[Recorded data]
______

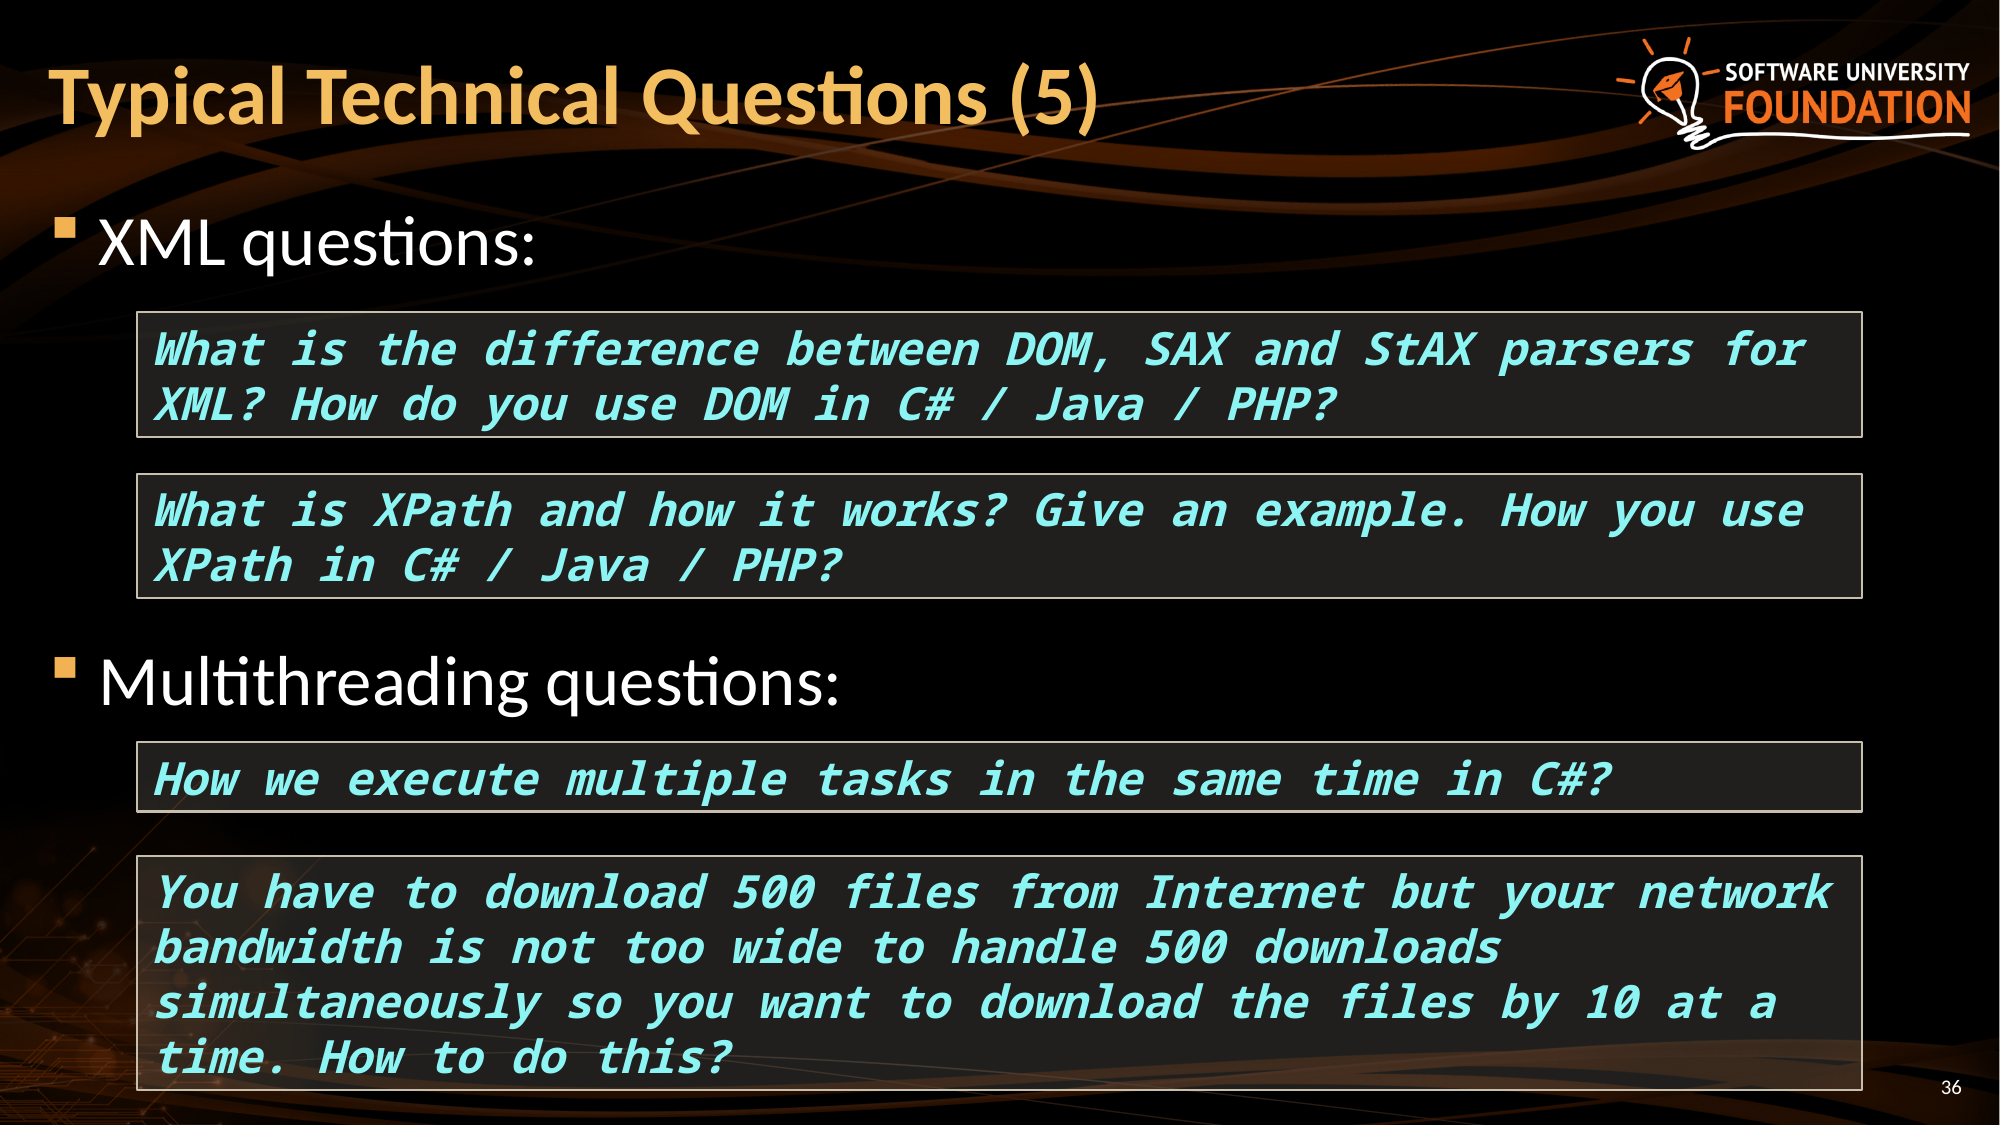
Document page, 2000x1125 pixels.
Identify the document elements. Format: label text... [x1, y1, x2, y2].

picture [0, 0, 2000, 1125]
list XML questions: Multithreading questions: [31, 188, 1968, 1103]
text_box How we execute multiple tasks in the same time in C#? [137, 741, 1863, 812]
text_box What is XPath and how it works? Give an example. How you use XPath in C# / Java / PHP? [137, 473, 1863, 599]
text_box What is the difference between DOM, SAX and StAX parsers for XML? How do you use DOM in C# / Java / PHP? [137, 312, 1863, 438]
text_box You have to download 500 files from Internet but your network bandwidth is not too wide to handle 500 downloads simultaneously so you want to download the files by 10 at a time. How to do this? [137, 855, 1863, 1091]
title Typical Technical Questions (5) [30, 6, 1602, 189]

______

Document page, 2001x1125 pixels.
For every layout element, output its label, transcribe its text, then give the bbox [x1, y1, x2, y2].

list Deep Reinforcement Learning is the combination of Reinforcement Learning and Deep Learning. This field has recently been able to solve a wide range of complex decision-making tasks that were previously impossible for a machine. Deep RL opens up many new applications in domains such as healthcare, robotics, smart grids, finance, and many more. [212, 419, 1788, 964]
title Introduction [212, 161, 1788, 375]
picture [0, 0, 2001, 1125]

______

Exercise objective:
For the records above, give the number of lines that include the string "pixels", with nothing added.

Output for this exercise:
2